Angeklagt sind sechs Bedienstete des Duisburger Bauamts, das die Sondergenehmigung für die Veranstaltung erteilte, sowie vier Angestellte des privaten Veranstaltungsunternehmens Lopavent. Sie werden der fahrlässigen Tötung und der fahrlässigen Körperverletzung beschuldigt.

Die vier Hauptverantwortlichen für die Loveparade sitzen dagegen nicht auf der Anklagebank: Rainer Schaller, der Besitzer von Lopavent und der Fitness-Studio-Kette „McFit“; Carsten Walter, der sogenannte Crowd-Manager von Lopavent, der den Zu- und Abgang zum Gelände steuern sollte; der Duisburger Oberbürgermeister Adolf Sauerland (CDU), der inzwischen durch einen Bürgerentscheid abgewählt wurde; und der Ordnungsdezernent Wolfgang Rabe (CDU).

Walter und Rabe gehörten zu den ursprünglich 16 Beschuldigten, das Verfahren gegen sie wurde aber eingestellt. Auch in den Reihen der Polizei wird gegen niemanden ermittelt.

Oberbürgermeister Sauerland hatte seine Verwaltung immer wieder gedrängt, die Loveparade 2010 im Rahmen der europäischen Kulturhauptstadt nach Duisburg zu holen und auf dem ehemaligen Güterbahnhof durchzuführen, wo sich dann die Katastrophe ereignete.

Auch die Entscheidung, die Veranstaltung nicht in der gesamten Innenstadt zu erlauben, sondern auf das abgesperrte Gelände zu beschränken, dürfte kaum ohne seine Zustimmung erfolgt sein. Die Einzelhandelsunternehmen in der Duisburger Innenstadt, in der ausreichend Platz für die Loveparade gewesen wäre, sollten geöffnet bleiben, um deren Geschäfte nicht zu beeinträchtigen.

Im Nachhinein überboten sich dann die Verantwortlichen mit immer neuen Schutzbehauptungen und Rechtfertigungen, obwohl es bereits im Vorfeld der Veranstaltung in sozialen Medien und in Kommentarspalten der regionalen Presse zahlreiche Sicherheitswarnungen gegeben hatte. Obwohl die Organisatoren von Anfang an alle Sicherheitsbedenken aus dem Wind geschlagen hatten, bleiben sie bis heute dabei, dass ihr Sicherheitskonzept ausreichend gewesen sei.

Wie konnte es zu der Katastrophe kommen?

Das Gelände des ehemaligen Güterbahnhofs südlich des Duisburger Stadtzentrums kann höchstens 250.000 bis maximal 350.000 Personen fassen.
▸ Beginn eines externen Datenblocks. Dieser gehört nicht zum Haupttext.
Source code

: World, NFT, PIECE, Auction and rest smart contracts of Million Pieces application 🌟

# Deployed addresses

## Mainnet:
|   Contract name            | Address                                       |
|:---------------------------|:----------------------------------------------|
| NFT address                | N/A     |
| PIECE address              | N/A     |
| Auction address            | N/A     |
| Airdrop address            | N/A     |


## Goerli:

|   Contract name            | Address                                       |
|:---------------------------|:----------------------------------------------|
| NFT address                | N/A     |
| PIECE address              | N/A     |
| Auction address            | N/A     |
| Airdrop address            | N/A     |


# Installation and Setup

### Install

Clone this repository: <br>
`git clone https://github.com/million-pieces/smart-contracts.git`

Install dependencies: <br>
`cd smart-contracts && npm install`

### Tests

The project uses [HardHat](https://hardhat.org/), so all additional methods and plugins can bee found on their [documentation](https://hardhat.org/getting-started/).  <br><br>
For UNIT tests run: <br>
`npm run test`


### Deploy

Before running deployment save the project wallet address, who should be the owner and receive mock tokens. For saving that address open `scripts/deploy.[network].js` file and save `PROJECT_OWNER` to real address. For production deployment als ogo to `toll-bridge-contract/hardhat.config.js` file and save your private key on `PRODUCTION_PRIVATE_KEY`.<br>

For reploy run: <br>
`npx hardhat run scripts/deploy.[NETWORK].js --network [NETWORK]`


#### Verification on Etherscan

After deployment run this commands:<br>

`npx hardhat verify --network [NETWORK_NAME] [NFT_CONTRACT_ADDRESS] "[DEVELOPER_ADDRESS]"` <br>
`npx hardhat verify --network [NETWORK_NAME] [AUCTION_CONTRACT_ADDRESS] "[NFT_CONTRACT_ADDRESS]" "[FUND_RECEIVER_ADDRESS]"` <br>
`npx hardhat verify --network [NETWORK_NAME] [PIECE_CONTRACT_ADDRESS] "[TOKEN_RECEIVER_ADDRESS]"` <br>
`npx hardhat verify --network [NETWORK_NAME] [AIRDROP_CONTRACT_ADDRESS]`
Es ist zwischen der Stadtautobahn A 59 im Westen und den viel befahrenen Gleisstrecken der Bahn im Osten eingezwängt. Zu erwarten waren jedoch, wie bei den früheren Loveparades in Berlin und Essen, eine Million Besucher oder mehr.

Während noch Hunderttausende darauf warteten, auf das Gelände zu gelangen, wollten die ersten Besucher, nicht zuletzt wegen der Enge dort, das Gelände schon wieder verlassen. Die Polizei sperrte daraufhin den durch einen Tunnel führenden, einzigen Zu- und Abgang ab.

Hunderttausende, die von beiden Seiten durch den etwa 120 Meter langen, 16 Meter breiten und weniger als 4 Meter hohen Tunnel auf das Gelände drängten, versetzten die Menschenmenge am Zugang in Panik. Sie begannen, an Mauern, Leitern und Geländern hochzuklettern, um nicht zerquetscht zu werden. Da immer mehr Menschen in Panik nachdrängten, kam es schließlich zur Katastrophe.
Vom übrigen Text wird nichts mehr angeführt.